_EXERCISE DETAILS:_ The records follow. Retype them without a single change.

_AVAILABLE DATA:_

========================================

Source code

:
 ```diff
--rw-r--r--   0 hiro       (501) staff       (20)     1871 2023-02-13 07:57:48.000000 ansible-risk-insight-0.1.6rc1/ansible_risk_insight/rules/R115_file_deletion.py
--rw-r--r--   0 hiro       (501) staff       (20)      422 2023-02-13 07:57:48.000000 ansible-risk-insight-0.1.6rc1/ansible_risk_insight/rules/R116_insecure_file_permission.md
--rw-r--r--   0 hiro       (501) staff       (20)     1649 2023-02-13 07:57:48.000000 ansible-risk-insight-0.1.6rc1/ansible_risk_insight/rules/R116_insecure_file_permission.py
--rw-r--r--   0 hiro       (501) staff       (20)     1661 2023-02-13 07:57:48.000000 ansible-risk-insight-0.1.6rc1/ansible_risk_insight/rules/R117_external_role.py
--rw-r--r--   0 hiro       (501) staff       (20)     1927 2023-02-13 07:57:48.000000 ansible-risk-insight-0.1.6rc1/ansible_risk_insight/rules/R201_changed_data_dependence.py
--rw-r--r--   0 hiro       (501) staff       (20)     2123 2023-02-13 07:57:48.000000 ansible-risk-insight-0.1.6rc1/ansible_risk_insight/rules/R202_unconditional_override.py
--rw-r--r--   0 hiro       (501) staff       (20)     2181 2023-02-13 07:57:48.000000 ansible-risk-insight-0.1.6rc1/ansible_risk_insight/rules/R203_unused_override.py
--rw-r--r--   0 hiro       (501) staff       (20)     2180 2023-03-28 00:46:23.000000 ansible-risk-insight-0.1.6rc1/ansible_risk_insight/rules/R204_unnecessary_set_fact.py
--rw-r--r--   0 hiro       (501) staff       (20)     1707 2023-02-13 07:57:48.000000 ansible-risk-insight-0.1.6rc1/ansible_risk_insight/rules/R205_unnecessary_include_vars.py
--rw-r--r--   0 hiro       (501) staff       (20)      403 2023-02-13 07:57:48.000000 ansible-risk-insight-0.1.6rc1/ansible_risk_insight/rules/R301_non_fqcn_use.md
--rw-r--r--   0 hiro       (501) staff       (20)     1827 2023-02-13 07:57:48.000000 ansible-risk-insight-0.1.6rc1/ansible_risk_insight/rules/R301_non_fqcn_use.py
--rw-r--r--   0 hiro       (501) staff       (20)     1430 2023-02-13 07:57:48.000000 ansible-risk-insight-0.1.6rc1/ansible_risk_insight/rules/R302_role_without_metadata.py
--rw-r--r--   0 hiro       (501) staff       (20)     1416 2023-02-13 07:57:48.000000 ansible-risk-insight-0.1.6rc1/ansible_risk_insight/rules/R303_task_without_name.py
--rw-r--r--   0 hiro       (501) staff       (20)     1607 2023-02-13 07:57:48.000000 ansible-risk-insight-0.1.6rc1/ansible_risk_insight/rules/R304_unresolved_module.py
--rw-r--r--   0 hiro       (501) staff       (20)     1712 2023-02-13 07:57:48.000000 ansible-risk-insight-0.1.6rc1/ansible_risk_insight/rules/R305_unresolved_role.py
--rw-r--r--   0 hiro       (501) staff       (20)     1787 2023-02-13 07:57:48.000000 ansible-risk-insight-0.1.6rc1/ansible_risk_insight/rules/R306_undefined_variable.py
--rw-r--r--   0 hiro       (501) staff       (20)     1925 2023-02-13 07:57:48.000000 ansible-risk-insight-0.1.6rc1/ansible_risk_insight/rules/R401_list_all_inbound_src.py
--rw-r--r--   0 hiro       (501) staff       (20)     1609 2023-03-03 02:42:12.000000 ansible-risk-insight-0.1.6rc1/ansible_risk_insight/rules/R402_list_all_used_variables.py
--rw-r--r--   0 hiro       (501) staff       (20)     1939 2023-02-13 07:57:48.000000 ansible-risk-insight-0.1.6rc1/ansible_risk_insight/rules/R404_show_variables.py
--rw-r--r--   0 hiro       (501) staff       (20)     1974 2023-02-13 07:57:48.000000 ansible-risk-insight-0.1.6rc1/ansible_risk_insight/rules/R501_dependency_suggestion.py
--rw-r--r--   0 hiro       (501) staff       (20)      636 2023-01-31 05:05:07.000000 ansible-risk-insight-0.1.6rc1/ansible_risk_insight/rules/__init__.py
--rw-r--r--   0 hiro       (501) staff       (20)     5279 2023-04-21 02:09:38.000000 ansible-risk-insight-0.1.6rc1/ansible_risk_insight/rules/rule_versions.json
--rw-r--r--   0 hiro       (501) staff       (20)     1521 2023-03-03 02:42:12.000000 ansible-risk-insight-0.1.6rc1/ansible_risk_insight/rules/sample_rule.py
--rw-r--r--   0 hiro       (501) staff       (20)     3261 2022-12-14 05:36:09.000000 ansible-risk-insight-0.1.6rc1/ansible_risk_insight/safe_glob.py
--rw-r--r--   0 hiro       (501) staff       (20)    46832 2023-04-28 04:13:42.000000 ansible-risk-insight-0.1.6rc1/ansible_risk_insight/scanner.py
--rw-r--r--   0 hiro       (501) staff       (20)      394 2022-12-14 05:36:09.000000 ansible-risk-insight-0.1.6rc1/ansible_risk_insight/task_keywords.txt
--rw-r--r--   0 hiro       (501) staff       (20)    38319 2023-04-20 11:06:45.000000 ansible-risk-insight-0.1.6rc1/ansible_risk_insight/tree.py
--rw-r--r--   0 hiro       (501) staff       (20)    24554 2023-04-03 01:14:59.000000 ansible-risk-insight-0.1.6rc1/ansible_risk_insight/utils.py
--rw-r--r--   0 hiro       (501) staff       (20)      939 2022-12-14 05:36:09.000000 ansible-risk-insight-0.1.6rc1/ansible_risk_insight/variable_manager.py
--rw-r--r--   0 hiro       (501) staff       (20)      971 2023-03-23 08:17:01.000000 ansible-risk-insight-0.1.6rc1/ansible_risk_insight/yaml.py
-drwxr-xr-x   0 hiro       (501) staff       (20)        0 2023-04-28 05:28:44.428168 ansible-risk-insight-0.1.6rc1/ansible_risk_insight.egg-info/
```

========================================

_ANSWER FOR THIS EXERCISE:_
Source code

:
 ```diff
--rw-r--r--   0 hiro       (501) staff       (20)     1871 2023-02-13 07:57:48.000000 ansible-risk-insight-0.1.6rc1/ansible_risk_insight/rules/R115_file_deletion.py
--rw-r--r--   0 hiro       (501) staff       (20)      422 2023-02-13 07:57:48.000000 ansible-risk-insight-0.1.6rc1/ansible_risk_insight/rules/R116_insecure_file_permission.md
--rw-r--r--   0 hiro       (501) staff       (20)     1649 2023-02-13 07:57:48.000000 ansible-risk-insight-0.1.6rc1/ansible_risk_insight/rules/R116_insecure_file_permission.py
--rw-r--r--   0 hiro       (501) staff       (20)     1661 2023-02-13 07:57:48.000000 ansible-risk-insight-0.1.6rc1/ansible_risk_insight/rules/R117_external_role.py
--rw-r--r--   0 hiro       (501) staff       (20)     1927 2023-02-13 07:57:48.000000 ansible-risk-insight-0.1.6rc1/ansible_risk_insight/rules/R201_changed_data_dependence.py
--rw-r--r--   0 hiro       (501) staff       (20)     2123 2023-02-13 07:57:48.000000 ansible-risk-insight-0.1.6rc1/ansible_risk_insight/rules/R202_unconditional_override.py
--rw-r--r--   0 hiro       (501) staff       (20)     2181 2023-02-13 07:57:48.000000 ansible-risk-insight-0.1.6rc1/ansible_risk_insight/rules/R203_unused_override.py
--rw-r--r--   0 hiro       (501) staff       (20)     2180 2023-03-28 00:46:23.000000 ansible-risk-insight-0.1.6rc1/ansible_risk_insight/rules/R204_unnecessary_set_fact.py
--rw-r--r--   0 hiro       (501) staff       (20)     1707 2023-02-13 07:57:48.000000 ansible-risk-insight-0.1.6rc1/ansible_risk_insight/rules/R205_unnecessary_include_vars.py
--rw-r--r--   0 hiro       (501) staff       (20)      403 2023-02-13 07:57:48.000000 ansible-risk-insight-0.1.6rc1/ansible_risk_insight/rules/R301_non_fqcn_use.md
--rw-r--r--   0 hiro       (501) staff       (20)     1827 2023-02-13 07:57:48.000000 ansible-risk-insight-0.1.6rc1/ansible_risk_insight/rules/R301_non_fqcn_use.py
--rw-r--r--   0 hiro       (501) staff       (20)     1430 2023-02-13 07:57:48.000000 ansible-risk-insight-0.1.6rc1/ansible_risk_insight/rules/R302_role_without_metadata.py
--rw-r--r--   0 hiro       (501) staff       (20)     1416 2023-02-13 07:57:48.000000 ansible-risk-insight-0.1.6rc1/ansible_risk_insight/rules/R303_task_without_name.py
--rw-r--r--   0 hiro       (501) staff       (20)     1607 2023-02-13 07:57:48.000000 ansible-risk-insight-0.1.6rc1/ansible_risk_insight/rules/R304_unresolved_module.py
--rw-r--r--   0 hiro       (501) staff       (20)     1712 2023-02-13 07:57:48.000000 ansible-risk-insight-0.1.6rc1/ansible_risk_insight/rules/R305_unresolved_role.py
--rw-r--r--   0 hiro       (501) staff       (20)     1787 2023-02-13 07:57:48.000000 ansible-risk-insight-0.1.6rc1/ansible_risk_insight/rules/R306_undefined_variable.py
--rw-r--r--   0 hiro       (501) staff       (20)     1925 2023-02-13 07:57:48.000000 ansible-risk-insight-0.1.6rc1/ansible_risk_insight/rules/R401_list_all_inbound_src.py
--rw-r--r--   0 hiro       (501) staff       (20)     1609 2023-03-03 02:42:12.000000 ansible-risk-insight-0.1.6rc1/ansible_risk_insight/rules/R402_list_all_used_variables.py
--rw-r--r--   0 hiro       (501) staff       (20)     1939 2023-02-13 07:57:48.000000 ansible-risk-insight-0.1.6rc1/ansible_risk_insight/rules/R404_show_variables.py
--rw-r--r--   0 hiro       (501) staff       (20)     1974 2023-02-13 07:57:48.000000 ansible-risk-insight-0.1.6rc1/ansible_risk_insight/rules/R501_dependency_suggestion.py
--rw-r--r--   0 hiro       (501) staff       (20)      636 2023-01-31 05:05:07.000000 ansible-risk-insight-0.1.6rc1/ansible_risk_insight/rules/__init__.py
--rw-r--r--   0 hiro       (501) staff       (20)     5279 2023-04-21 02:09:38.000000 ansible-risk-insight-0.1.6rc1/ansible_risk_insight/rules/rule_versions.json
--rw-r--r--   0 hiro       (501) staff       (20)     1521 2023-03-03 02:42:12.000000 ansible-risk-insight-0.1.6rc1/ansible_risk_insight/rules/sample_rule.py
--rw-r--r--   0 hiro       (501) staff       (20)     3261 2022-12-14 05:36:09.000000 ansible-risk-insight-0.1.6rc1/ansible_risk_insight/safe_glob.py
--rw-r--r--   0 hiro       (501) staff       (20)    46832 2023-04-28 04:13:42.000000 ansible-risk-insight-0.1.6rc1/ansible_risk_insight/scanner.py
--rw-r--r--   0 hiro       (501) staff       (20)      394 2022-12-14 05:36:09.000000 ansible-risk-insight-0.1.6rc1/ansible_risk_insight/task_keywords.txt
--rw-r--r--   0 hiro       (501) staff       (20)    38319 2023-04-20 11:06:45.000000 ansible-risk-insight-0.1.6rc1/ansible_risk_insight/tree.py
--rw-r--r--   0 hiro       (501) staff       (20)    24554 2023-04-03 01:14:59.000000 ansible-risk-insight-0.1.6rc1/ansible_risk_insight/utils.py
--rw-r--r--   0 hiro       (501) staff       (20)      939 2022-12-14 05:36:09.000000 ansible-risk-insight-0.1.6rc1/ansible_risk_insight/variable_manager.py
--rw-r--r--   0 hiro       (501) staff       (20)      971 2023-03-23 08:17:01.000000 ansible-risk-insight-0.1.6rc1/ansible_risk_insight/yaml.py
-drwxr-xr-x   0 hiro       (501) staff       (20)        0 2023-04-28 05:28:44.428168 ansible-risk-insight-0.1.6rc1/ansible_risk_insight.egg-info/
```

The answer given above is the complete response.